Decision - Route Computation¶
Introduction¶
Decision
is the module that computes the routing table (IPv4, IPv6, MPLS). It
uses Topology and Reachability information received from KvStore
in the
computation. Outputs RIB, aka Routing Information Base
, which will get
programmed and/or redistributed.
Inter Module Communication¶
[Consumer] ReplicateQueue<Publication>
: read publications (updates) from theKvStore
to learn Topology/Reachability information and kvStoreSynced signal.[Consumer] ReplicateQueue<thrift::RouteDatabaseDelta>
: static route updates written byPrefixManager
. The route delta will be applied to the RIB output byDecision
module[Producer] ReplicateQueue<DecisionRouteUpdate>
: the RIB delta consumed by theFib
module for programming to the underlying platform and thePrefixManager
module for route redistribution
General Workflow¶
Below diagram describes two main things
The Flow of information in the context of Decision module and
Route computation flow-chart
Deep Dive¶
Storage¶
Decision models two major data-structures namely PrefixState
, and LinkState
.
This facilitates the route computation with less code complexity.
PrefixState aka Adjacency RIB¶
PrefixState stores all received route advertisements from all the nodes in the
network. This is also termed or known as Adjacency RIB
(aka ADJ RIB) in
routing terminology. The route advertisement is keyed by a tuple containing
Destination Prefix
, Originating Node
, and Originating Area
. This uniquely
identifies a route advertisement.
LinkState aka Topology¶
As the name refers, the LinkState stores all received link-state updates from
nodes in the network. This represents the network topology (nodes & links). The
topology is maintained for each area separately. The link-state update uniquely
identified by Area ID
, and Node Name
.
LinkState offers much more structured data and APIs for network topology on the top of received data from KvStore. This hides away a good amount of complexity from route computation code. e.g.
Bi-directional check for the link. Both nodes should report each other as their neighbors
Incremental update of topology
Dijkstra Implementation (aka Shortest Path Computation)
Computing Routes¶
Decision computes two types of routes, Unicast (aka IPv4 or IPv6), and MPLS. Below we describe the steps involved for both route types.
Unicast Routes¶
Flow Diagram above captures the gist of the route computation steps for unicast routes. The route computation steps described below (and in the diagram) are in the context of a single route.

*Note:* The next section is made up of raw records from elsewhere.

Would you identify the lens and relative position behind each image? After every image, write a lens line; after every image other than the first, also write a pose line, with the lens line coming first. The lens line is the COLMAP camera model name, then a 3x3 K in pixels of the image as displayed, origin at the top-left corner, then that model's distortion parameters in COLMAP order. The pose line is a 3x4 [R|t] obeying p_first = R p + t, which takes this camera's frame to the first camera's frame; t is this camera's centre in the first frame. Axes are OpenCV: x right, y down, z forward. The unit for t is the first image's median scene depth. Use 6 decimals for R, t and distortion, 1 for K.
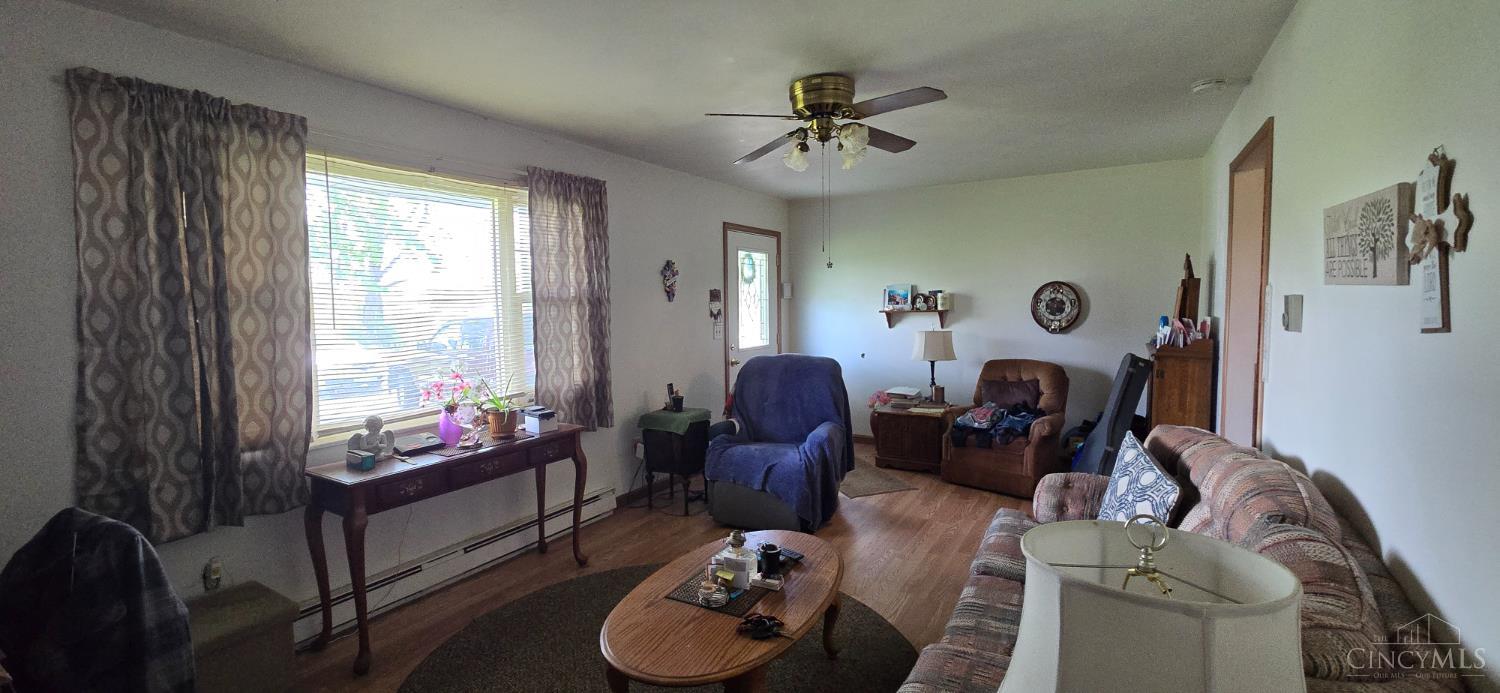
lens RADIAL K [[624.6, 0, 755.7], [0, 624.6, 338.7], [0, 0, 1]] dist [-0.000523, -0.000491]
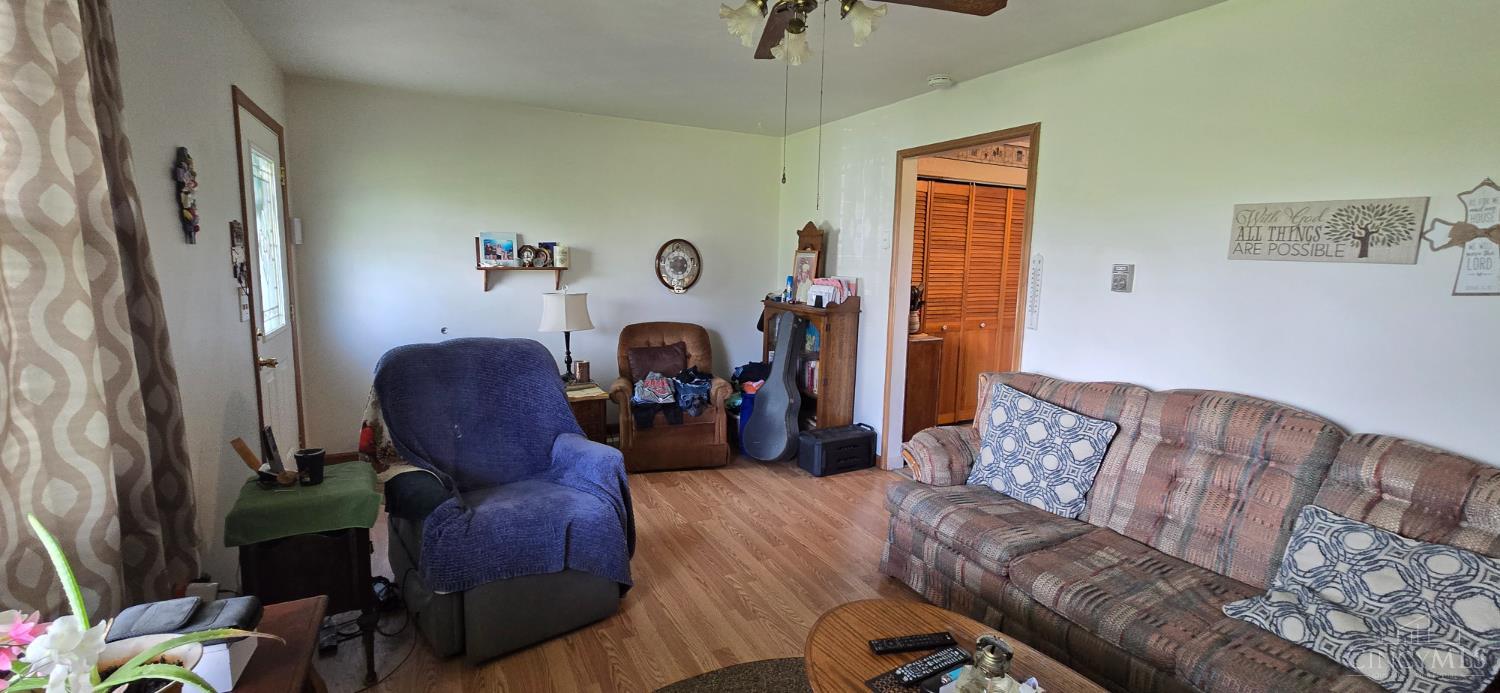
lens RADIAL K [[624.6, 0, 754.2], [0, 624.6, 339.5], [0, 0, 1]] dist [-0.000523, -0.000491]
pose [[0.517684, -0.087781, 0.851057, -0.292346], [0.024795, 0.995844, 0.087633, -0.019114], [-0.855213, -0.024265, 0.517709, 0.402512]]
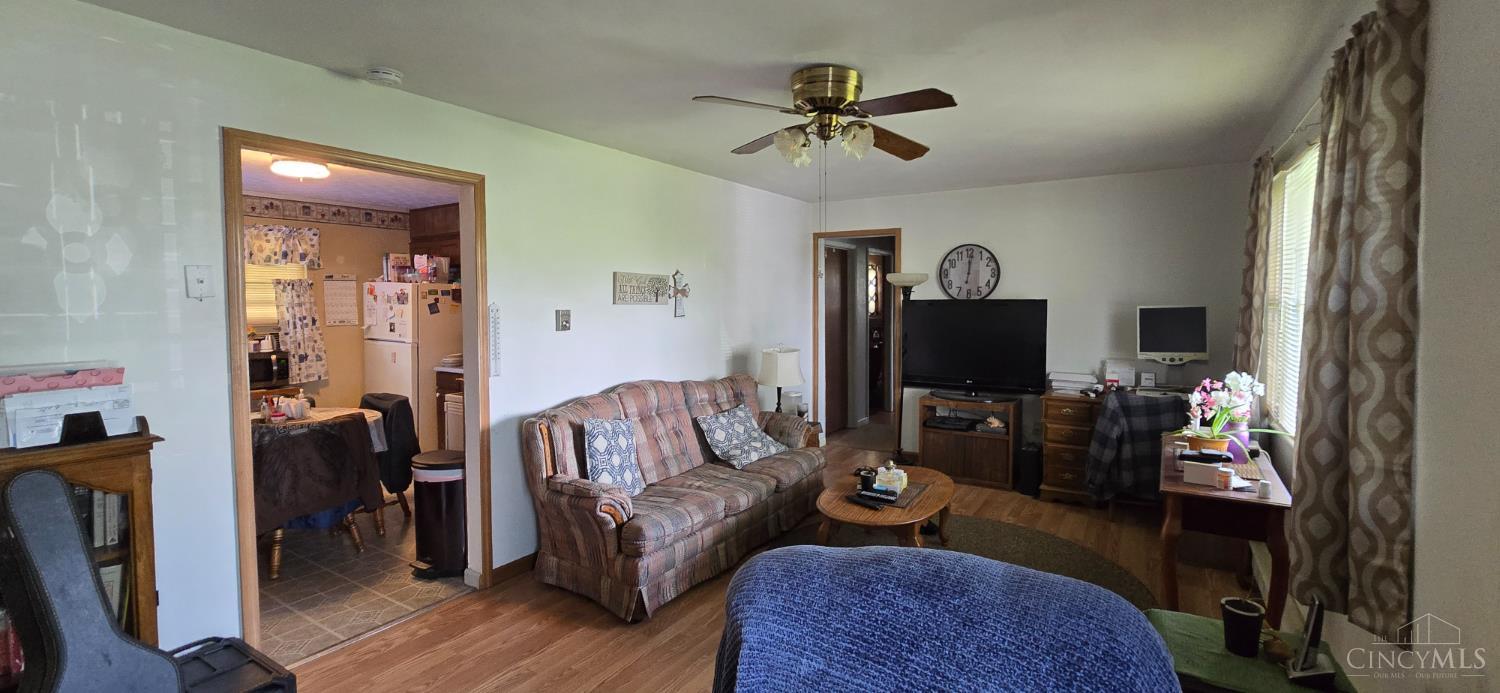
lens RADIAL K [[624.6, 0, 766.1], [0, 624.6, 327.8], [0, 0, 1]] dist [-0.000523, -0.000491]
pose [[-0.999657, 0.016840, 0.020075, 0.100940], [0.018909, 0.993998, 0.107752, -0.080780], [-0.018140, 0.108094, -0.993975, 1.120275]]
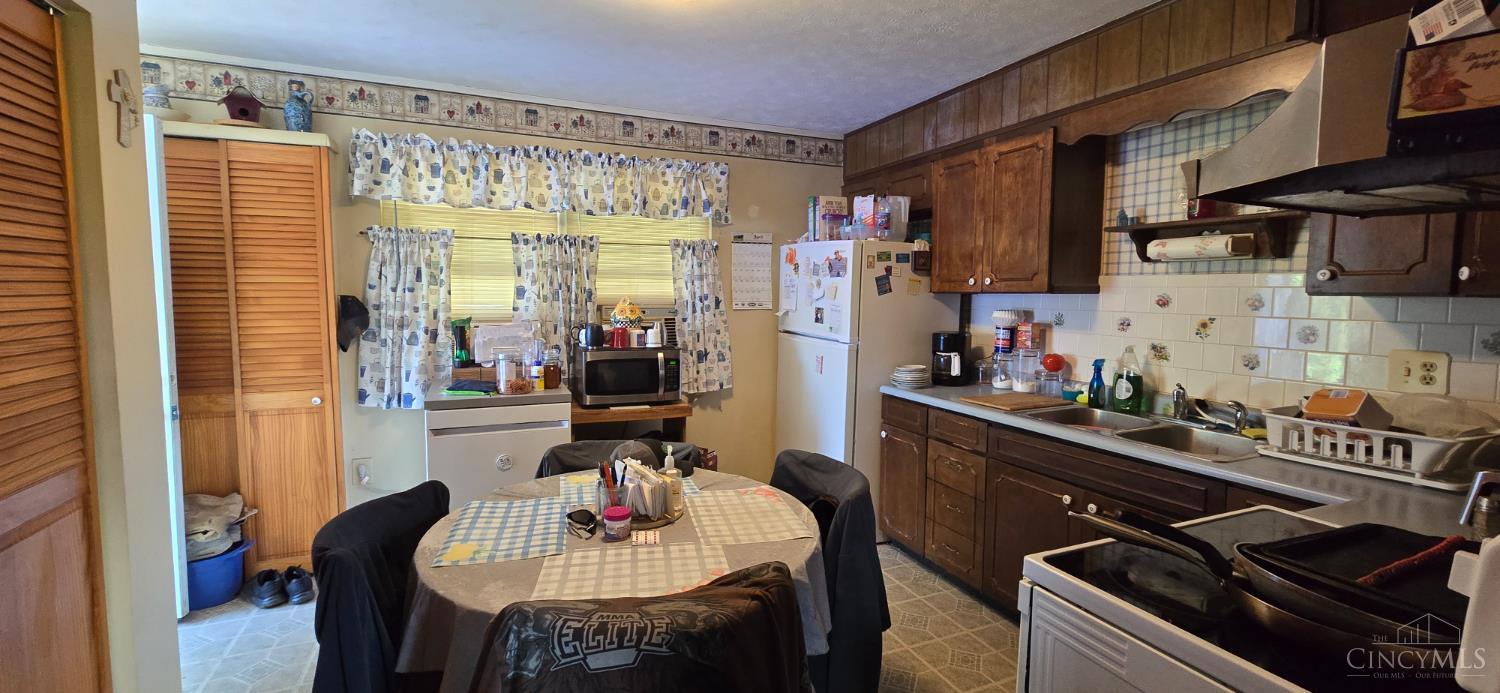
lens RADIAL K [[624.6, 0, 750.2], [0, 624.6, 331.7], [0, 0, 1]] dist [-0.000523, -0.000491]
pose [[-0.811122, -0.031327, 0.584037, 0.460601], [0.041234, 0.993017, 0.110531, -0.033670], [-0.583421, 0.113736, -0.804166, 0.606932]]
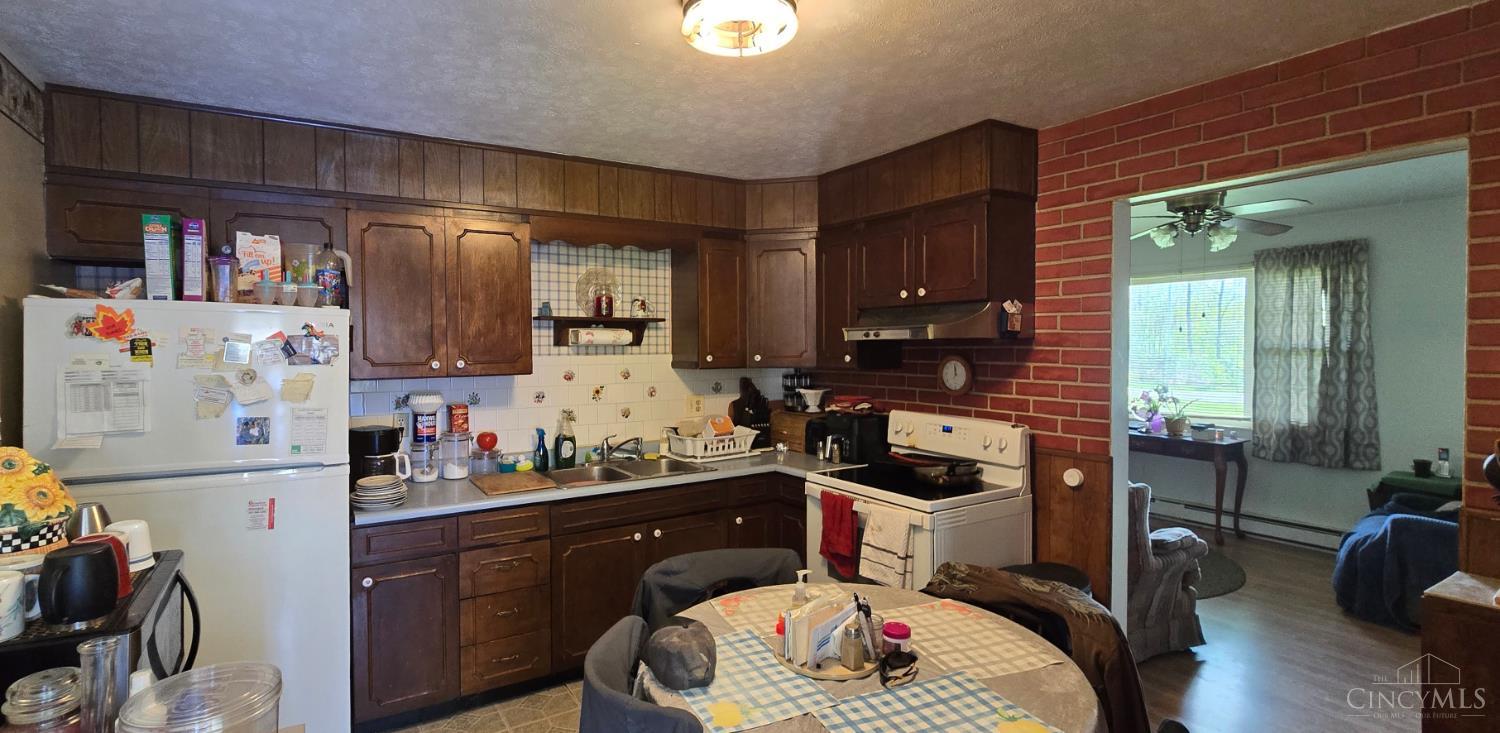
lens RADIAL K [[685.9, 0, 698.2], [0, 685.9, 358.2], [0, 0, 1]] dist [-0.003647, 0.000783]
pose [[-0.480313, 0.036470, -0.876338, 1.051615], [-0.045384, 0.996763, 0.066356, -0.061164], [0.875922, 0.071643, -0.477104, 0.462361]]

Create a list of all received route advertisements
Perform best route selection
Exit if the self node is the best route. Avoid programming self-advertised routes
Based on Algorithm type (SPF or K-SPF), compute paths
Based on Forwarding type (IP or MPLS), compute next-hops
Exit if the min next-hop criteria is not met
Apply RIB policy
Send out route notification
MPLS Routes¶
Open/R implement source routing capabilities on the lines of Segment Routing Architecture and with MPLS data plane support.
The Decision module computes the MPLS routes, aka Label Routes
, for two types
of labels Node Label
, and Adjacency Label
.
Adjacency Label
is a label associated with an established Adjacency with the
neighbor. This label is unique in a given node and hence only has the local
significance on this node. If a packet is received with this label, it will be
popped and forward towards the neighbor of the adjacency.
Node Label
is a label associated with a node. It is unique within a network
and has a global meaning. If a packet is received with this label, it is
forwarded towards the node owning this label over the shortest ECMP paths. The
label is preserved until it reaches the destination node.
Computed label routes leverage Penultimate Hop Popping (PHP) for pop & forward instruction to avoid duplicate lookup of a packet when it reaches the destination.
For more details refer to Source Routing in Open/R
Route Notifications¶
After the route computation step, Decision computes the route delta for both
Unicast and MPLS routes. The route delta is then broadcasted to all listeners
via ReplicateQueue
.
Note that only changes are published, hence all listeners must retain a snapshot
and update snapshot as changes arrive based on their requirements. Also, we must
create a Reader
of the ReplicateQueue
before decision module is started to
ensure there is no loss of route update.
Miscellaneous Features¶
Event Dampening¶
We implemented simple event dampening - i.e. hold SPF runs on first received link state update to see if we can collect more before doing the full computation run. This timer could use exponential back-off to allow for catching more events under heavy network churn. In practice, this helps save a lot of CPU under heavy network churn.
NOTE: we assume all links are point-to-point, no multi-access networks are being considered. This simplifies many things, e.g. there is no need to consider pseudo-nodes to develop special flooding schemes for shared segments.